Снежная горная вершина, словно подражая Олимпу, продолжала рваться ввысь. Лесистая флора подножия, распадков и ущелий красовалась вязами, каштанами, дубами, платаном, ивами, клёнами, ольхой, лещиным орешником, бересклетом, рододендроном, кое-где буками и терновником. Чернявилась в темноте дикорастущая зелень. Пестрели какие-то мелкие цветы (ноздрями Галерий уловил даже аромат цветочной пыли), еле шевелился папоротник-орляк: безветренно. Флора была смешанной.

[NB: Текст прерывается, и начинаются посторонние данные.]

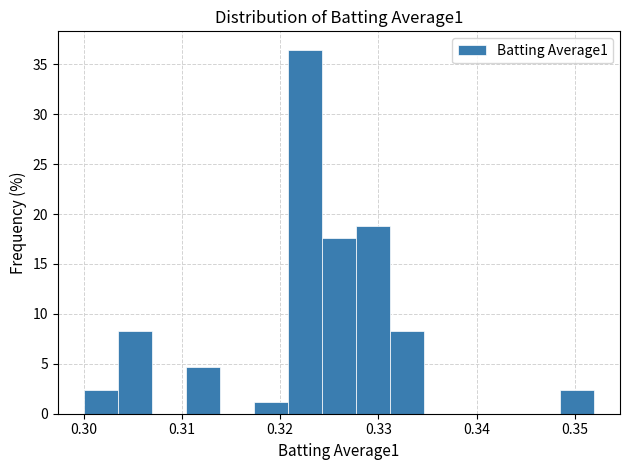

Read against the x-axis, roughly where is the centre of the tallest bar?

0.323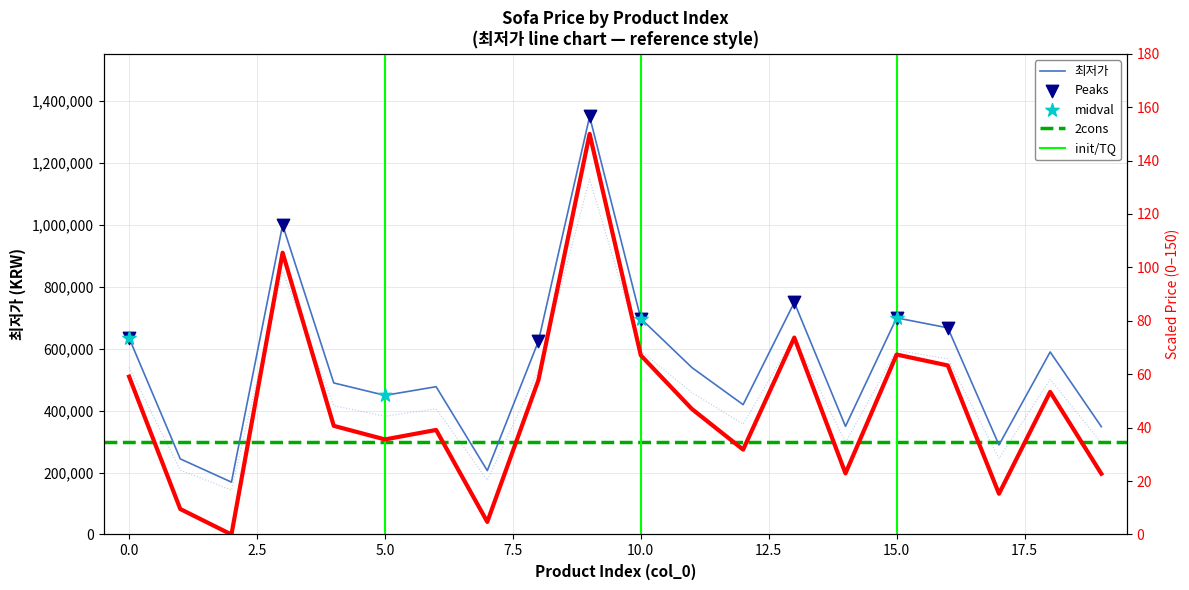

Approximately how many times larger is the value at 7 compared to 17?

0.7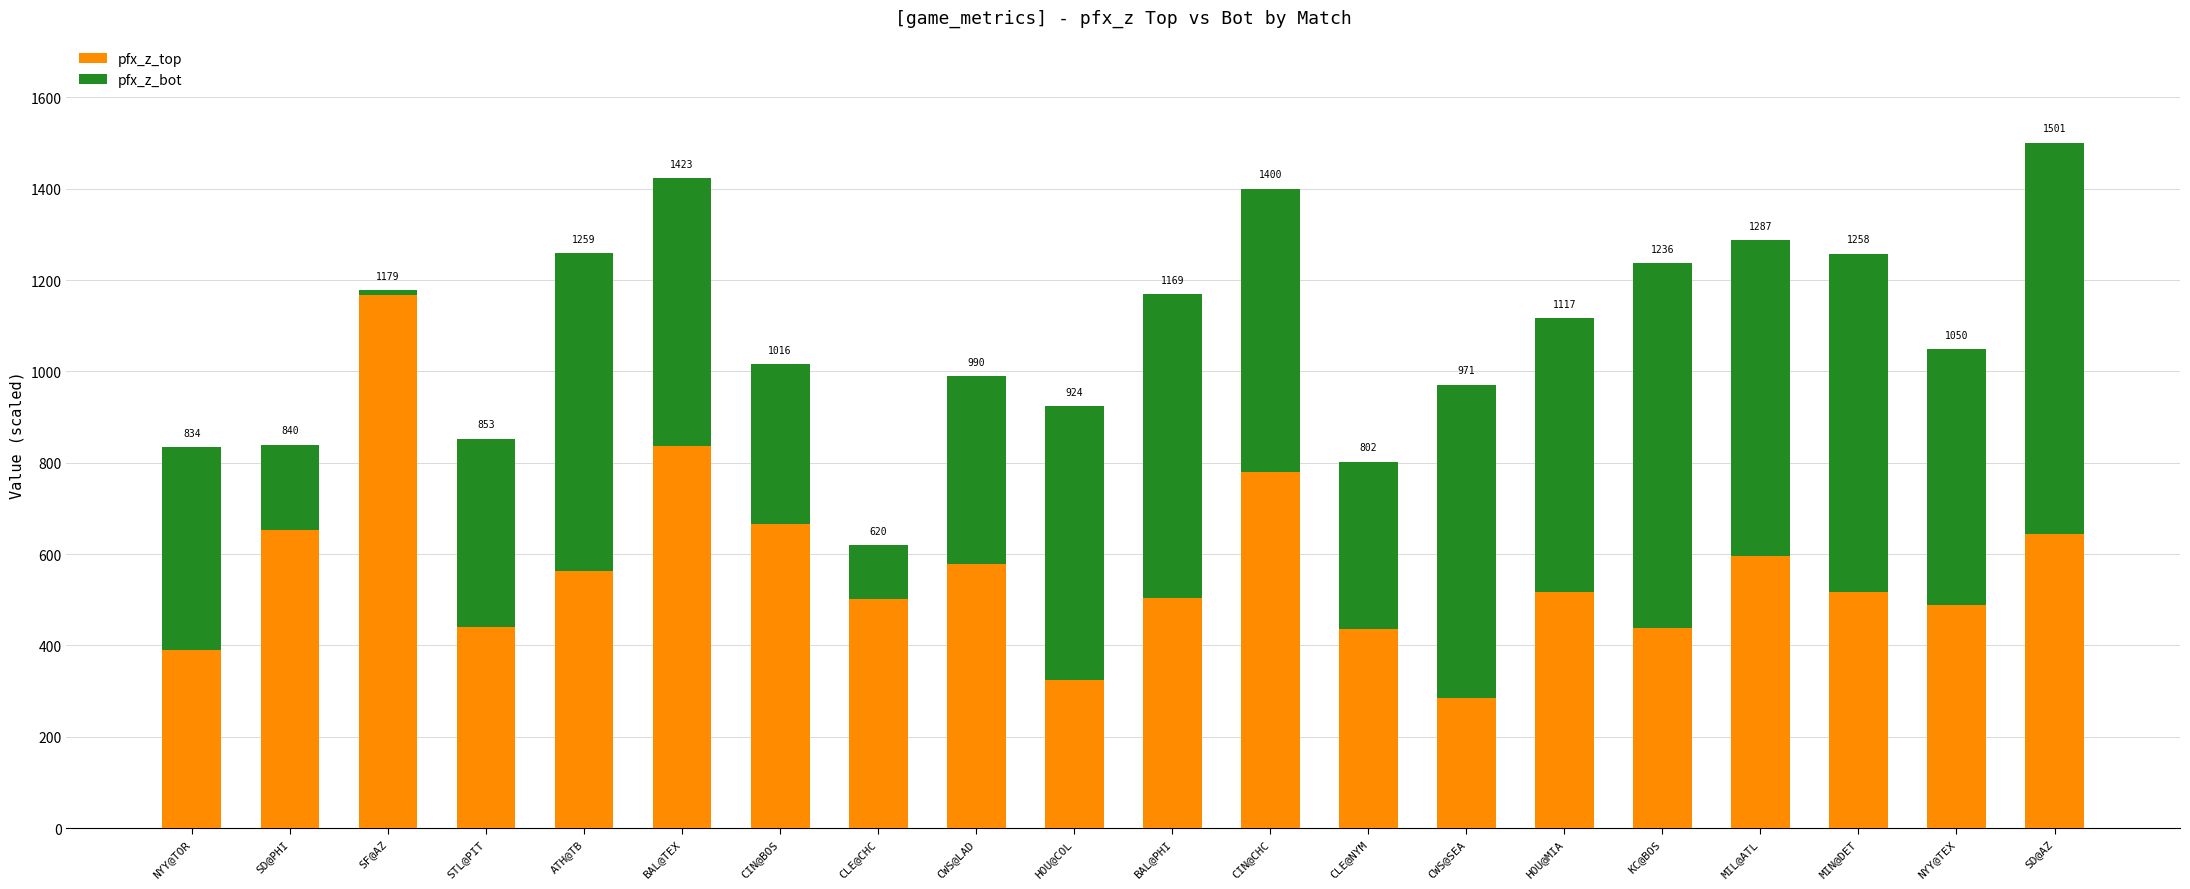

How many bars are there in total?

20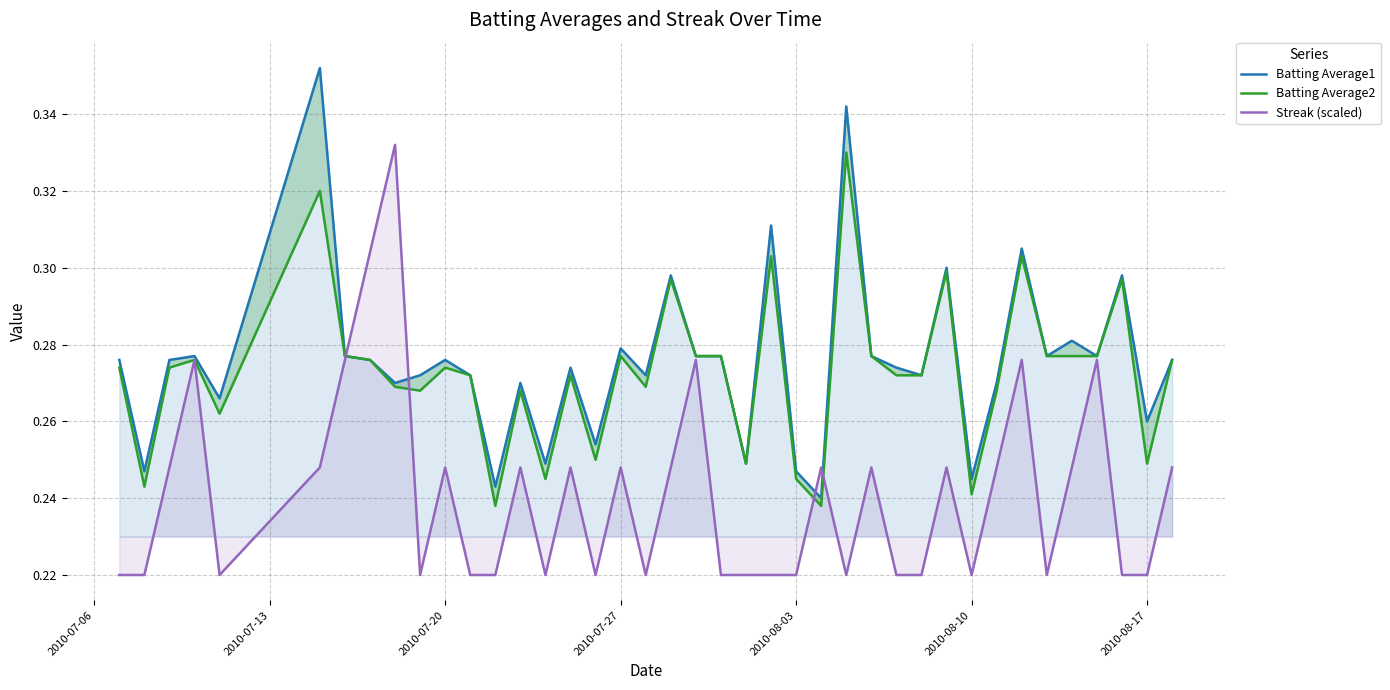

The Streak (scaled) series shows 0.3 at 2010-08-17. True or false?

False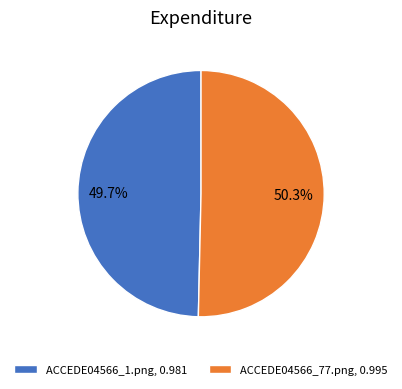

To the nearest percent, what portion does ACCEDE04566_1.png represent?

50%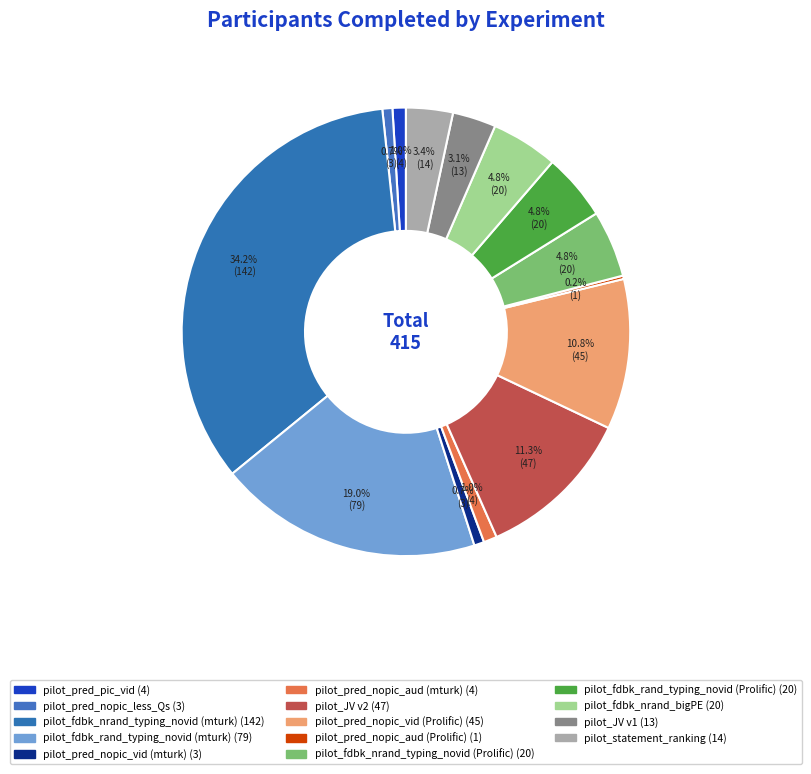

How many slices are in this pie chart?

14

Названий большинства растений цезарь не знал, хоть и был изначально сельчанином-хуторянином (впрочем, до конца жизни так и не узнает): пожалуй, впервые их заметил тут, в Вифинии, и оценил естество прекрасного. «Свой тайный смысл доверят мне предметы. Природа, прислонясь к моим плечам, объявит свои детские секреты», музыкой заиграло в голове Галерия, но словно опять и не его мыслью это было, ибо сам удивился. В извилинах что-то зашебуршало и ёкнуло.
Пальцы рук постепенно оттаивали от онемения и начинали слушаться хозяина. Галерий протестировал их полное выздоровление, резким движением руки сорвав рядом с собой пучок травы. Вырвал с корнями. Обрезался: тонкая струйка жидкого багрянцевого пурпура скатилась по руслам-узорам папиллярного рисунка ладони и оросила собой земную твердь.
«Да и не Юнона я» внезапно всплыло нечто потаённое из глубин его памяти, прежде как будто не принятое во внимание или не расслышанное, но точно в момент изречения не прочувствованное.
Зрачки Галерия расширились от хаотичных ассоциативных вспышек воспоминаний, сердце, как в кузне, динамично, часто-часто, заколотилось молоточками, и ему захотелось повыть на лунный серп: «Я как собака рву свою судьбу и добровольно принимаю муки». Никогда такого не было и вот опять! Так бывает?
Пока ты смотришь в бездну, бездна всматривается в тебя.
Откуда-то с гор раздался звериный вой. Рыдал одинокий волк, проворонив лакомую и жирную добычу? Скакун Галерия снова зафырчал, но ослиные уши с небес на этот раз никак себя не проявили и не просигналили.